**What is P5?**

P5 is a computer program which studies a specific Piecewise Polynomial Planar Vector Field (or Differential System) of any degree. Part of its calculations is done through an interface with the computer program Maple (giving the option of treating a vector field using symbolic manipulations), and part of its calculations is done in P5 itself.

A piecewise vector field is a finite number of vector fields defined on a domains that are bounded by a finite number of algebraic curves (bifurcation lines). Such vector fields are often found in control theory. The piecewise polynomial vector fields can be discontinuous along the bifurcation lines.

P5 is an extension of P4, and is introduced to be able to treat such piecewise vector fields. Much of the functionality of P5 is inherited by P4:

** Functionality of P4/P5**

- The program draws the phase portrait on a compact part of the plane, on the Poincaré sphere or on one of the charts at infinity. The ability to draw on the Poincaré sphere and hence to present a view of the phase portrait on the global compactified phase space is one of the novelties of this program.
- The program Determines all singular points (finite and infinite ones) of the vector field. P5 is able to present a detailed study of each singularity. It distinguishes between the different type of singularities (saddle, node, focus, center, semi hyperbolic saddle-nodes, degenerate). Singularities with purely imaginary eigenvalues are studied by means of Lyapunov coefficients to distinguish (in some cases) between center behaviour and weak focus behaviour.
- Degenerate singularities are studied by means of quasi-homogeneous blow-up. It is shown that a finite number of such blow-ups unfolds the singularity in a number of hyperbolic or semi-hyperbolic singularities, each of which are studied in detail by the program.
- For each singularity, invariant separatrices are calculated (formally, up to a degree that can be specified). The formal expansion is tested for its numeric accuracy.
- A detailed report can be prepared containing a list of singularities, their separatrices, their sectors (parabolic, hyperbolic or elliptic). The program can plot all or individual separatrices. To speed up integration of the separatrices of degenerate singularities (where the flow is generally very slow), it uses the rescaled (blown up) versions of the vector field in a neighbourhood of the singular point.
- All the above calculations can be done either in numeric mode (with given precision), or in symbolic mode (using Maple as a symbolic math manipulator).
- The program does not deal with bifurcations. The program does offer the possibility of introducing a vector field with user-defined parameters.

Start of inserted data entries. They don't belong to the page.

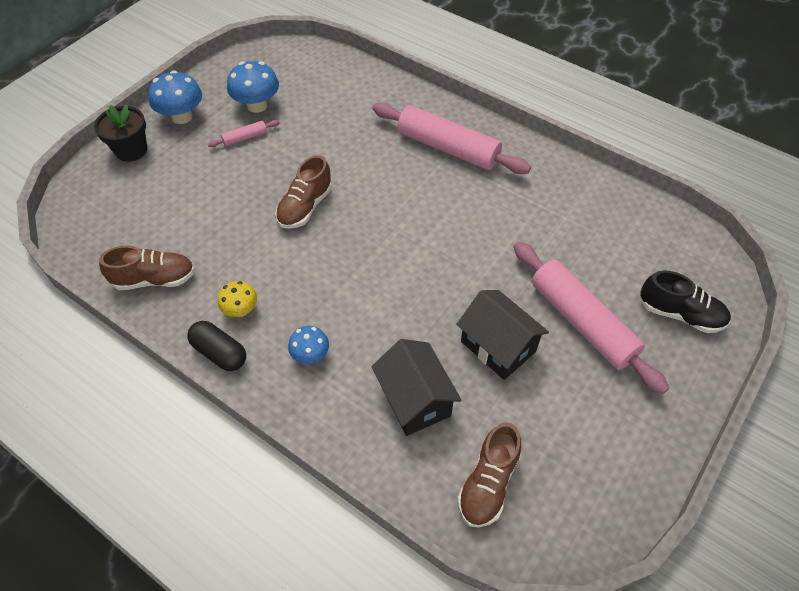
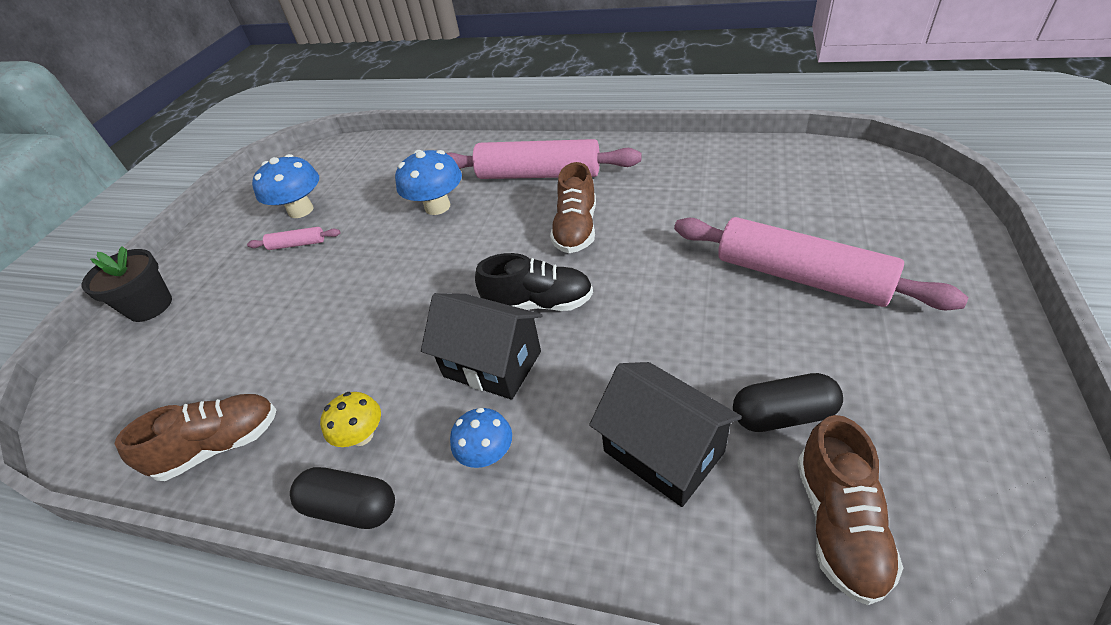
camera: 15 degrees left, 10 degrees down
blue mushroom [148,70,202,124] -> blue mushroom moved to [395,150,462,215]
pink rolling pin [208,120,280,147] -> pink rolling pin turned 45 degrees clockwise [247,227,340,250]
brown shoe [275,155,332,229] -> brown shoe moved to [550,162,596,253]
black house [456,290,549,380] -> black house moved to [421,293,542,400]
black shoe [640,270,731,333] -> black shoe moved to [475,253,593,311]
none -> black capsule [733,373,843,432]

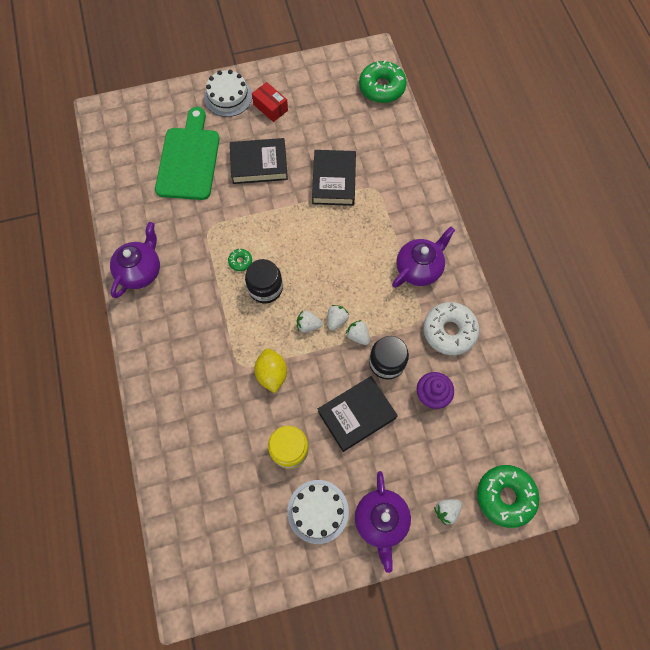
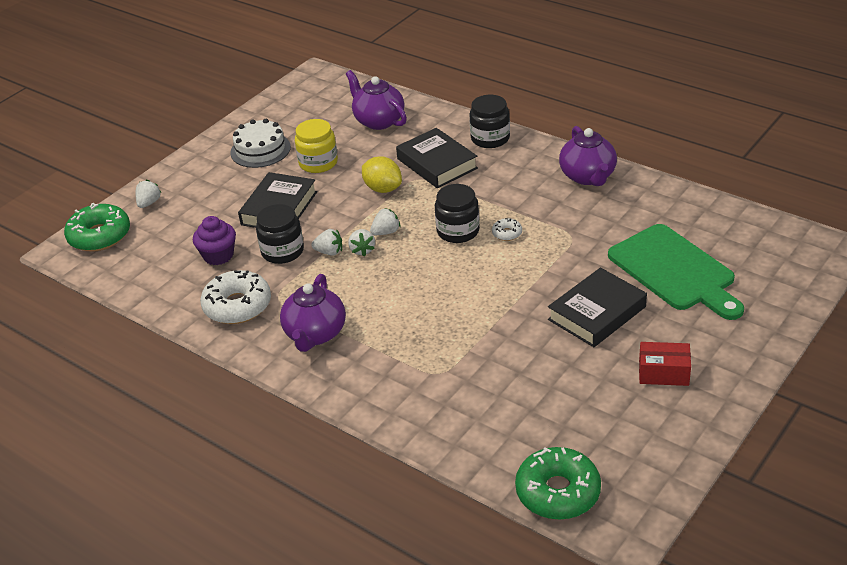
camera: 145 degrees right, 30 degrees down
white cake [204,70,252,117] -> none
green donut [228,249,252,271] -> white donut [492,218,522,241]
black book [312,150,356,206] -> black book moved to [396,128,478,188]
purple teapot [355,471,411,573] -> purple teapot moved to [346,70,407,130]
none -> black jar [469,95,510,148]

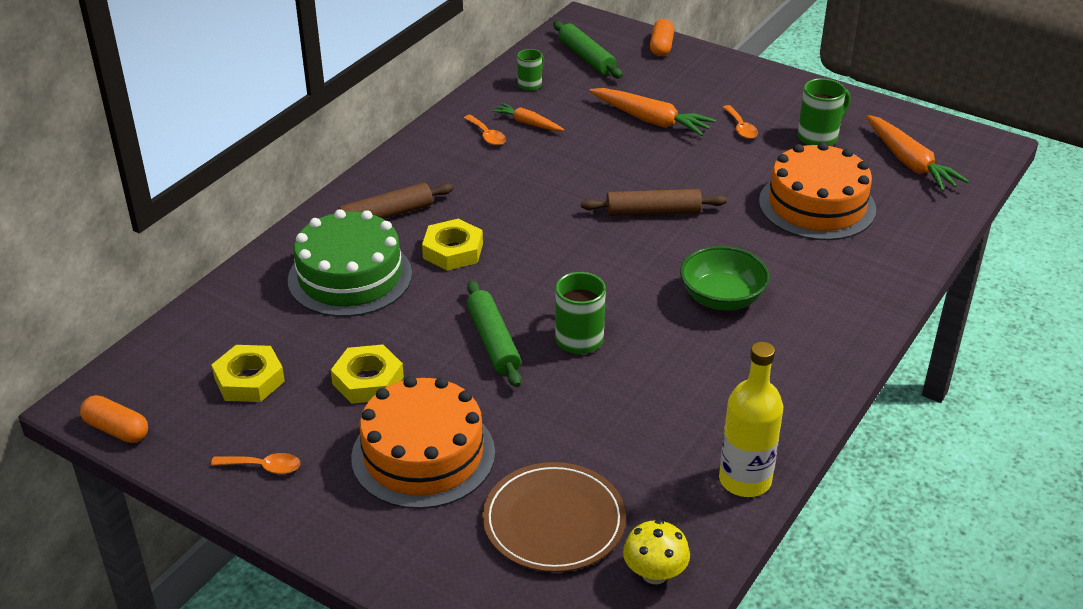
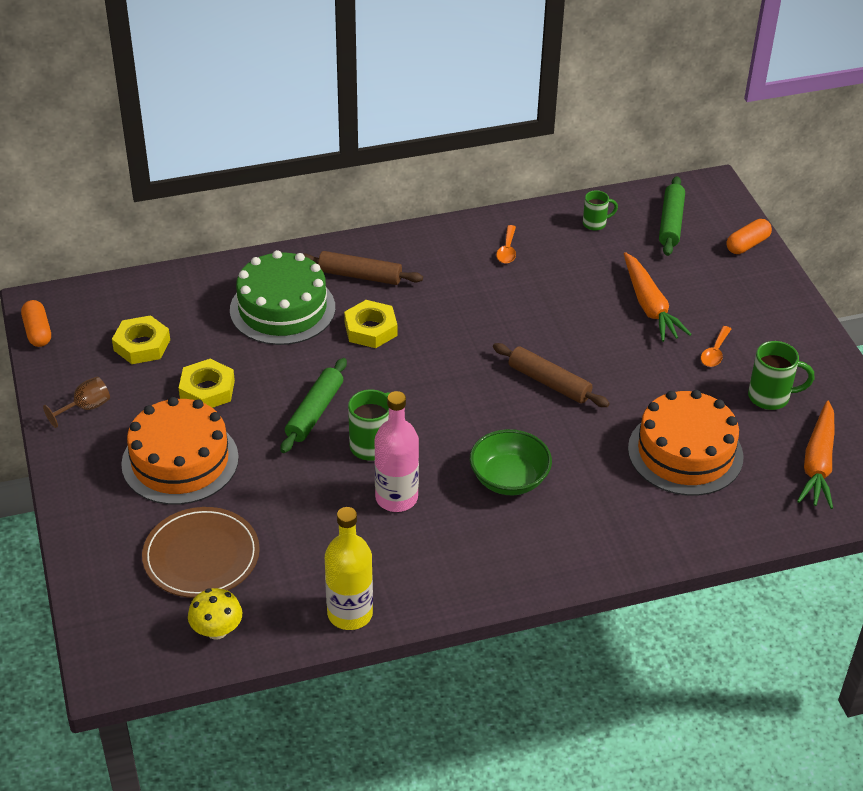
camera: 40 degrees right, 5 degrees up
orange spoon [211,453,300,474] -> brown goblet [43,377,110,428]
orange carrot [492,103,564,131] -> none
none -> pink bottle [374,391,419,512]

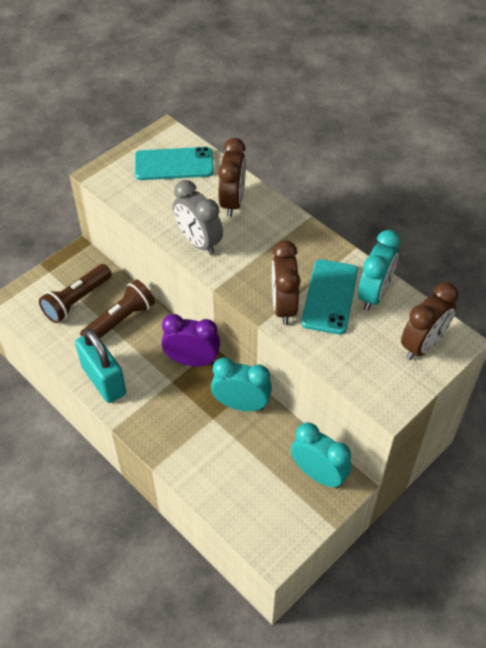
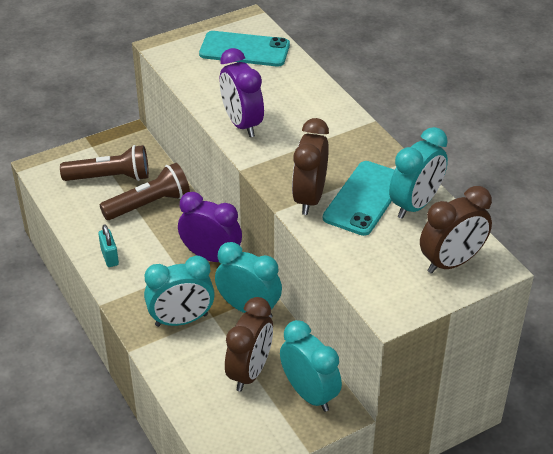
camera: 15 degrees right, 10 degrees down
brown flashlight [39,264,112,323] -> brown flashlight turned 150 degrees counterclockwise [60,145,149,181]
turquoise padlock [75,329,126,403] -> turquoise padlock [98,225,119,267], size x0.48
grey clock [173,180,223,255] -> purple clock [220,48,264,137]
brown clock [218,138,246,217] -> brown clock moved to [225,297,273,392]
none -> turquoise clock [144,256,215,327]

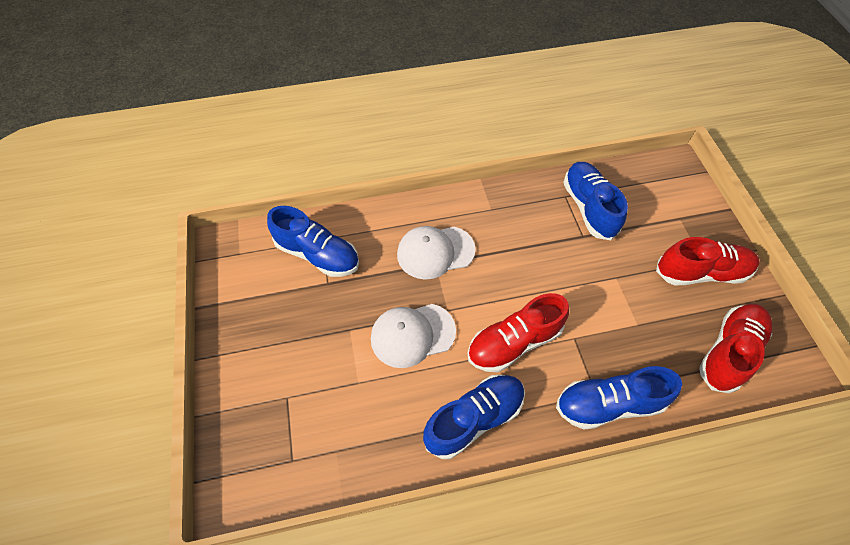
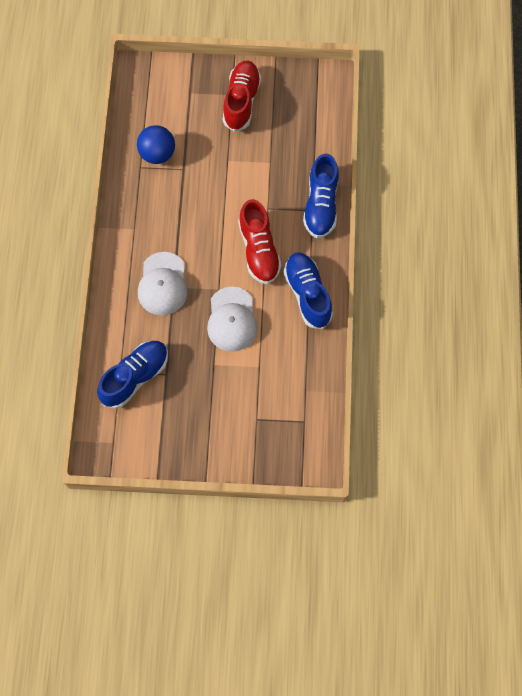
camera: 75 degrees left, 10 degrees up
blue shoe [563,162,628,240] -> blue ball [137,125,175,164]
red shoe [699,304,773,393] -> none

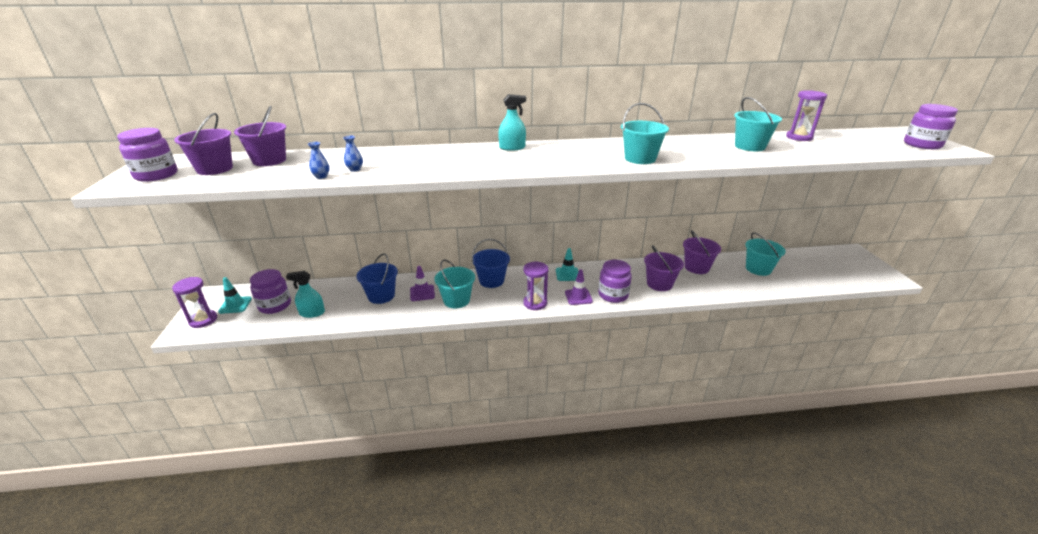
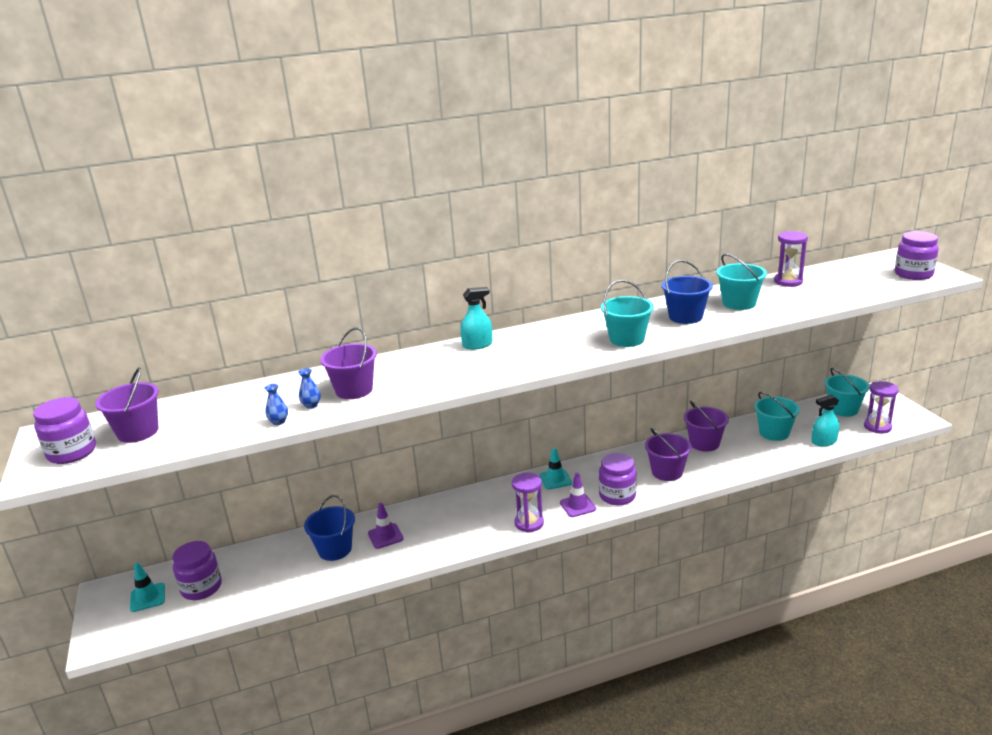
camera: 10 degrees left, 5 degrees down
purple hourglass [172,277,217,328] -> purple hourglass moved to [864,381,899,434]
purple bucket [234,106,286,166] -> purple bucket moved to [320,327,377,399]
turquoise spray bottle [286,271,325,318] -> turquoise spray bottle moved to [811,394,839,446]
turquoise bucket [434,259,475,308] -> turquoise bucket moved to [825,368,870,417]
blue bucket [472,239,510,288] -> blue bucket moved to [662,260,713,324]

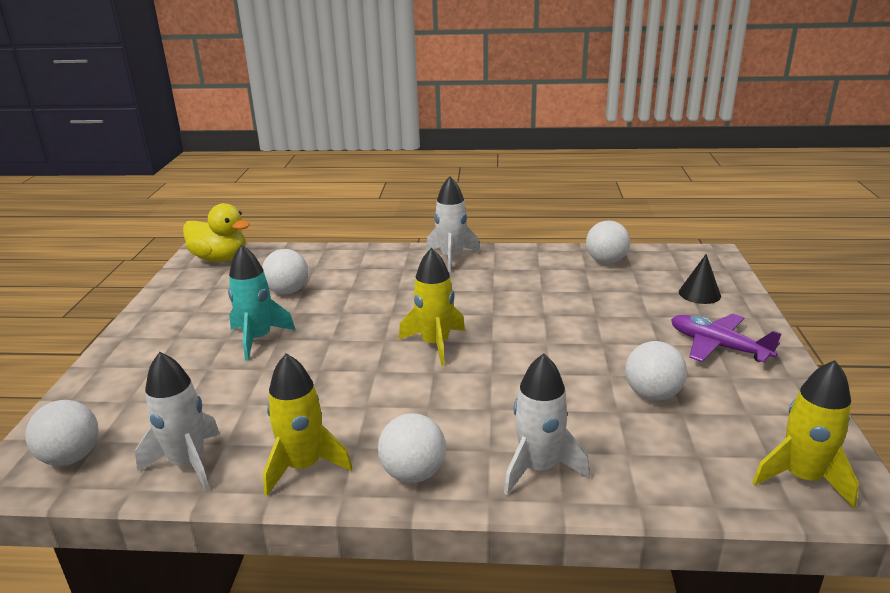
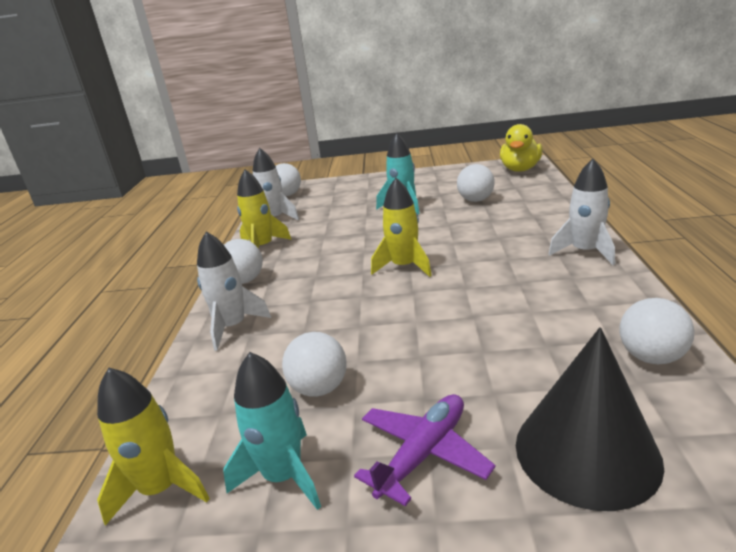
camera: 90 degrees right, 0 degrees up
black cone [679,254,721,304] -> black cone [516,327,664,511], size x2.04
none -> turquoise rocket [223,352,321,510]

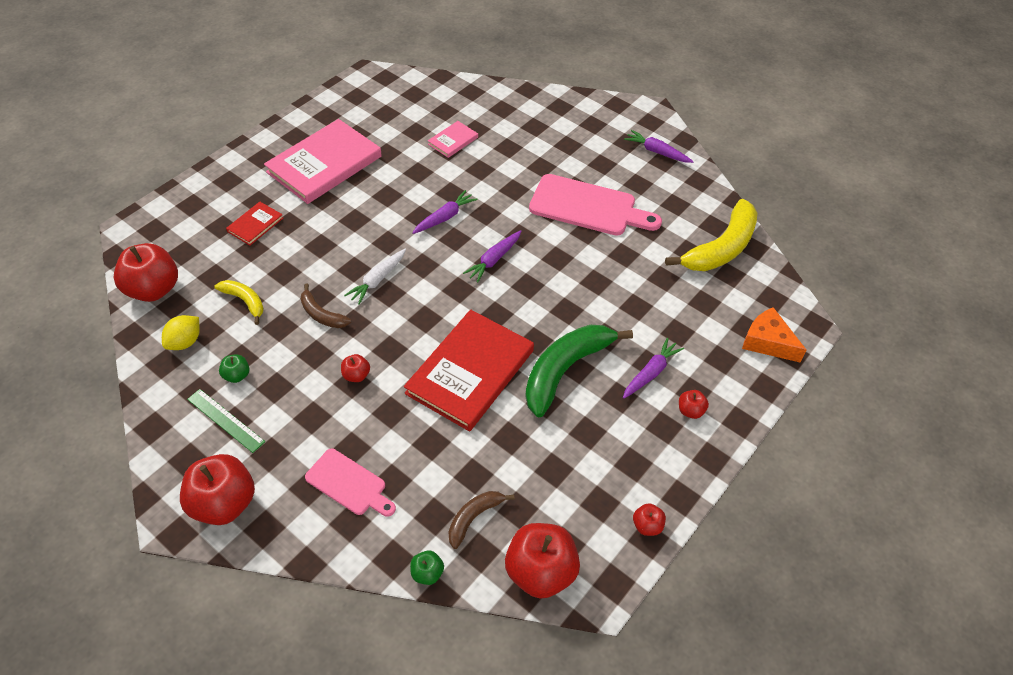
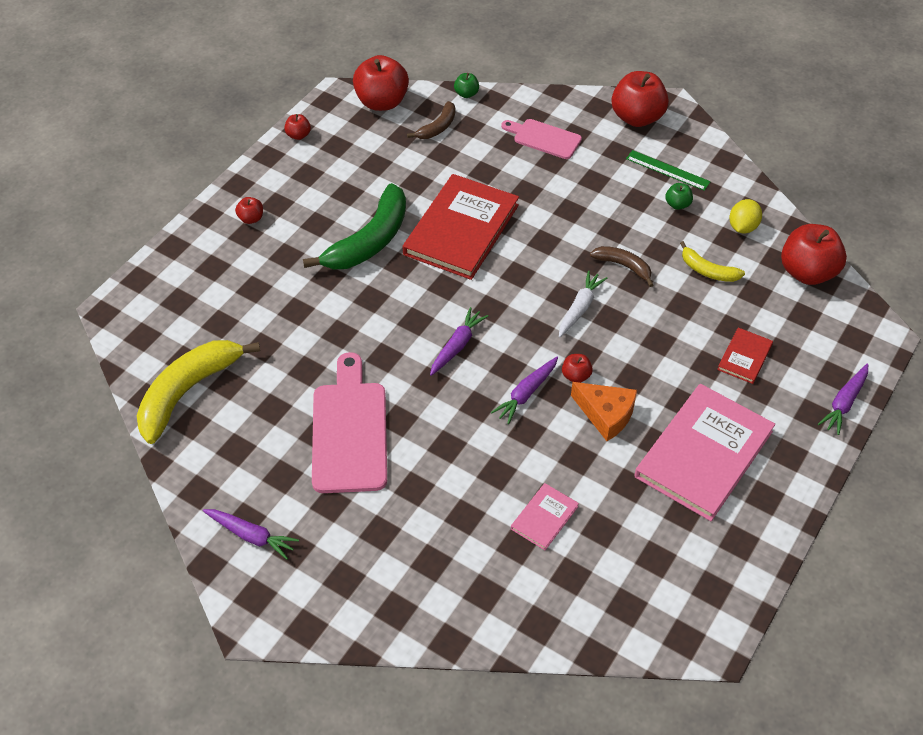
camera: 175 degrees right, 0 degrees up
red apple [341,354,370,382] -> red apple moved to [562,354,593,383]
pink cutting board [529,174,662,236] -> pink cutting board turned 75 degrees clockwise [312,352,387,493]
purple carrot [623,338,684,399] -> purple carrot moved to [818,364,868,435]
orange cheese [742,307,806,362] -> orange cheese moved to [571,382,637,441]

Each time you want to study the vector field (examine singularities/draw phase portraits), you just have to enter the value of the parameters.
- The program is able to find periodic orbits up to a certain degree of precision (in particular limit cycles, i.e. isolated periodic orbits), cutting a transverse section that is specified by the user.
- Export images to XFIG, Encapsulated Postscript, or JPEG.

**Functionality of P5**

- P5 calculates the domains bounded by algebraic curves (up to some precision). These bifurcation lines are drawn on the phase portrait.
- P5 studies singularities of the several vector fields that are used to define a piecewise polynomial vector field. Singularities that lie on a bifurcation line deserve special attention: singularities of mixed type are possible, and only those separatrices that start in the relevant domain are to be drawn on the phase portrait.
- A integration parameter allows to control the integration of orbits near bifurcation lines. Phenomena such as sliding vector fields and sewing can be observed when using the program.